=== WHAT THE EXERCISE ASKS ===
In the makeup haul thread, why did the poster buy the Studio Fix Foundation in NC40? Explain in one to three sentences.

=== DOCUMENT EXTRACT ===
# My First CCO Haul!



## OohJeannie (Sep 18, 2007)

Hey all...this is one of my first posts on Specktra. 

First time at a CCO...Here is a listing of the items I bought today at the Philadelphia CCO (pic below). 

*(2) Holiday 06 Dress Set: 5 Cool and Lustre Lipgloss Set
*Fluidline Eyeliner Gel - Blacktrack
*Studio Fix Foundation - NC40 (for my mom)
*Studio Mist Foundation - Medium
*Moistureblend Foundation - NC30
*Bobbi Brown Creamy Concealor Kit - Honey
*(2)Mineralize Skin Finish - Shimpagne
*Blush Creme Pearl - Lune
*Prep + Prime Lash
*(2) Girlie E/S
*(2) Black Tied E/S
*Magic Dust E/S
*Mothbrown E/S
*Mulch E/S
*In Living Pink E/S


......And that is all...whew!


----------



## AppleDiva (Sep 18, 2007)

Awesome Haul.. Have fun!!!


----------



## gohgoomah (Sep 18, 2007)

wooow that's awesome, how much did you spend!?


----------



## Dark_Phoenix (Sep 18, 2007)

Nice to see they have Barbie in!

Great haul!! Isn't Lune amazing?


----------



## OohJeannie (Sep 18, 2007)

Quote:

   Originally Posted by *gohgoomah* 

 
_wooow that's awesome, how much did you spend!?_

 
I spent $281.41


----------



## OohJeannie (Sep 18, 2007)

Quote:

   Originally Posted by *Dark_Phoenix* 

 
_Nice to see they have Barbie in!

Great haul!! Isn't Lune amazing?_

 
Haven't tried it yet...but I definitely will tomorrow!


----------



## j_absinthe (Sep 18, 2007)

I'm so jealous. Great haul.

=== EXTRACTED ENTRIES ===
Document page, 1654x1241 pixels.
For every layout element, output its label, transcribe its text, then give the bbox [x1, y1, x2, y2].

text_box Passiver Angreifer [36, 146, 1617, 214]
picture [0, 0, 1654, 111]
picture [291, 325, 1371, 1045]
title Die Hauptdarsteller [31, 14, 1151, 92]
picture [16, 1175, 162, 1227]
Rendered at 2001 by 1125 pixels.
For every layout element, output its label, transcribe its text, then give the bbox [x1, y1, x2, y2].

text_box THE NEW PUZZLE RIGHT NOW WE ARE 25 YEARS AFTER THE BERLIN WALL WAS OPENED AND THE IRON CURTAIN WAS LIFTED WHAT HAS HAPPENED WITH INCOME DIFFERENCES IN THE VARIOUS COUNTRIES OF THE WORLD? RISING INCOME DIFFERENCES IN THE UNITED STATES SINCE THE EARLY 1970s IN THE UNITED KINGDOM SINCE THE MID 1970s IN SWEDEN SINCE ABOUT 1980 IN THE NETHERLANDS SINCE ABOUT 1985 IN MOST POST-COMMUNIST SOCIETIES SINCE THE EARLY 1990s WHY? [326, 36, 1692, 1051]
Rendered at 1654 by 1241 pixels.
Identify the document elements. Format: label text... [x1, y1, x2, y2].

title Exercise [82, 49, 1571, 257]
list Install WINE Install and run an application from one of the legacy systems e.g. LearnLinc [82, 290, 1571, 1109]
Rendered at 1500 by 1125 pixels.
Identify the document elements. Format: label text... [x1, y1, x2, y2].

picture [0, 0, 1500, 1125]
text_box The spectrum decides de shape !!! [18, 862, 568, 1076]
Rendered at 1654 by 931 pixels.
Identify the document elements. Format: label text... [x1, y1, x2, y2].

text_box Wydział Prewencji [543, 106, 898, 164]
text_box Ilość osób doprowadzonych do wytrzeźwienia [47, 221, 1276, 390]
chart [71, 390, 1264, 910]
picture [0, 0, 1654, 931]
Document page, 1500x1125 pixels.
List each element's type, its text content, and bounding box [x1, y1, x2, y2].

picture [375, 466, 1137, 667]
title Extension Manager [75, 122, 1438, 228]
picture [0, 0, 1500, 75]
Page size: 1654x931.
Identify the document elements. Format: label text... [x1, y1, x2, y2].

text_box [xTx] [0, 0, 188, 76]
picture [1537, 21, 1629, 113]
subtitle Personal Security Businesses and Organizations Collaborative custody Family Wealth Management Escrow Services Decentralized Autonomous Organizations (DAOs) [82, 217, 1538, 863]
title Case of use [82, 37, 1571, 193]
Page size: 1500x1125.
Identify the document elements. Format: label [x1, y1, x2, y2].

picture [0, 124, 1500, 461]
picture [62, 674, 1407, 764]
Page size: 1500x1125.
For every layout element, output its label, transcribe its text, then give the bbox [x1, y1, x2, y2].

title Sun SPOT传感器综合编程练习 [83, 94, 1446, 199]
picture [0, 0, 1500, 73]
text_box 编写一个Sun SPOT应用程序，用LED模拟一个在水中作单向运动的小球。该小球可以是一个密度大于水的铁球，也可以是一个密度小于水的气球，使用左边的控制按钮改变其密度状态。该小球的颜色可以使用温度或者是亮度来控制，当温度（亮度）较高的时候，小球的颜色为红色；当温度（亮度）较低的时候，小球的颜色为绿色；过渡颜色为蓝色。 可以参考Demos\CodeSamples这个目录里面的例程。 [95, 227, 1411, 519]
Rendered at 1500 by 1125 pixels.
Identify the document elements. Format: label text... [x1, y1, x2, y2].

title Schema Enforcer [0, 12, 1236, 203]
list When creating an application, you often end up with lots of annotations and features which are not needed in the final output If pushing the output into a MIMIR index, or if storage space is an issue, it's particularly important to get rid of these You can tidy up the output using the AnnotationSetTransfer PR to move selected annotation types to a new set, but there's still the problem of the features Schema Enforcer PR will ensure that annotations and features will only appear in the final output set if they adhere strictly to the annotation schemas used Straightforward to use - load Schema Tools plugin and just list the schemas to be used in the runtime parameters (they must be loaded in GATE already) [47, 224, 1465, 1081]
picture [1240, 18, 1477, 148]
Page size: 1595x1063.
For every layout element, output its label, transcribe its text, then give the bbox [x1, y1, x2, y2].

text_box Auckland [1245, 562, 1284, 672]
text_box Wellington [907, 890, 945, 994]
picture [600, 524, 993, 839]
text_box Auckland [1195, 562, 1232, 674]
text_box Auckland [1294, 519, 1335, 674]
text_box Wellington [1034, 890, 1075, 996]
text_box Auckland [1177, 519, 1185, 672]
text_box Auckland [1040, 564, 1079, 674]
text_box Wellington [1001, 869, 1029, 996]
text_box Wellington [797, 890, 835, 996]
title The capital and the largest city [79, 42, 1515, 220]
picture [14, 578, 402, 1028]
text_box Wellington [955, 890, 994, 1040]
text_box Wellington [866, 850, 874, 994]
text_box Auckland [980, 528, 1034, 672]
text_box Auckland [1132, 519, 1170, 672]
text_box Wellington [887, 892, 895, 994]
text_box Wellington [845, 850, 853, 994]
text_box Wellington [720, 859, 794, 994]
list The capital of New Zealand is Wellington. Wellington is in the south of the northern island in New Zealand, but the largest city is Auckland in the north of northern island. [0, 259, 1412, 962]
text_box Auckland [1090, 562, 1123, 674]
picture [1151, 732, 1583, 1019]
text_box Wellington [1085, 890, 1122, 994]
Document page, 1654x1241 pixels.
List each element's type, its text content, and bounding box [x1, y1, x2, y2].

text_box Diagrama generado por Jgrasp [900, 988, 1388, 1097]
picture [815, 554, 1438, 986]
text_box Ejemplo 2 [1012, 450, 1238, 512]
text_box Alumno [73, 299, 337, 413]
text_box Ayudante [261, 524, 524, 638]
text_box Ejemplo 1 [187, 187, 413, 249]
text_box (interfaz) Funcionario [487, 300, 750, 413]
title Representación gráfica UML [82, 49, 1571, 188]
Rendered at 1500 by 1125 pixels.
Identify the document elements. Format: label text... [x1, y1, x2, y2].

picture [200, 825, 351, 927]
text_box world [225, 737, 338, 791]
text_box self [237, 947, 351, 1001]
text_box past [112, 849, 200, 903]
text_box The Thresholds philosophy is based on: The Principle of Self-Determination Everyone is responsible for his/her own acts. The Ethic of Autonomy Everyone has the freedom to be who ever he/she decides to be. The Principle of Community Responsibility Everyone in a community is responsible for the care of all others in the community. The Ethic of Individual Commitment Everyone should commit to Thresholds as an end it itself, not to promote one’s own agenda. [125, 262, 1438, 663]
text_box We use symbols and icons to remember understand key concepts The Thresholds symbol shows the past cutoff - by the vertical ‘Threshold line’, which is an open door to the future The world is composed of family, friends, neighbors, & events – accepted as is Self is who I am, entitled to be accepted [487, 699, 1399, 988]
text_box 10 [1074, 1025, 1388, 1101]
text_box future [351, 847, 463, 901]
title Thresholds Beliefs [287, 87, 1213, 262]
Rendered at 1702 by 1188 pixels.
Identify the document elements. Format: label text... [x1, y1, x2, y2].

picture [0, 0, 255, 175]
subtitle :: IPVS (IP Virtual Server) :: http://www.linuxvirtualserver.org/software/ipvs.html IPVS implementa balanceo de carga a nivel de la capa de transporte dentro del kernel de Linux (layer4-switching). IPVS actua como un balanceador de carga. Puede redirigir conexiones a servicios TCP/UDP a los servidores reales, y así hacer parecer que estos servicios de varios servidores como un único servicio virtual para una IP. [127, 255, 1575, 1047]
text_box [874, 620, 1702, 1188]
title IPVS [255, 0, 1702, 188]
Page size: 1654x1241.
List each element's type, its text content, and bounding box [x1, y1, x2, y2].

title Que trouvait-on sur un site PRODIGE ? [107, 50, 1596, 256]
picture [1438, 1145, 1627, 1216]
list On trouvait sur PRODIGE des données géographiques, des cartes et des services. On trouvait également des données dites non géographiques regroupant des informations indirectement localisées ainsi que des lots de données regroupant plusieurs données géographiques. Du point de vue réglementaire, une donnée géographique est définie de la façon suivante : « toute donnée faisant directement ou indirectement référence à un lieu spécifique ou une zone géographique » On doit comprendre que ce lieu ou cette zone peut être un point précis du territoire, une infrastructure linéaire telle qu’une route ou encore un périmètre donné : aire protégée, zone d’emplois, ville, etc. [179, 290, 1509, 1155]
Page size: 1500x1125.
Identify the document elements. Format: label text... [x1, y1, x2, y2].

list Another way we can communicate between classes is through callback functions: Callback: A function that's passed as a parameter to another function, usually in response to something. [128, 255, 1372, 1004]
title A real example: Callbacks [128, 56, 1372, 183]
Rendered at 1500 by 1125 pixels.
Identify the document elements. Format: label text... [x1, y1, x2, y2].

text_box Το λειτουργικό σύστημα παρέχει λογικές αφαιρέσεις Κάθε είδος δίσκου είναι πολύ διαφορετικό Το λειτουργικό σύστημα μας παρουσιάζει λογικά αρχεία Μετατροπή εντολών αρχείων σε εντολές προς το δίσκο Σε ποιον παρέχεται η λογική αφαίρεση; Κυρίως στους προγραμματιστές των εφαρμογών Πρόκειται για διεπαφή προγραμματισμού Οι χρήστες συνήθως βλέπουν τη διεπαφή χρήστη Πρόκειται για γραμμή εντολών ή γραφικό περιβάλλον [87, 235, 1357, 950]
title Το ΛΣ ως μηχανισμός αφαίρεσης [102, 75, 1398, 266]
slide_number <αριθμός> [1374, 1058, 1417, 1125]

=== OUTPUT FOR THIS EXERCISE ===
The poster bought the Studio Fix Foundation in NC40 for their mom, not for themselves. The list marks that item "(for my mom)."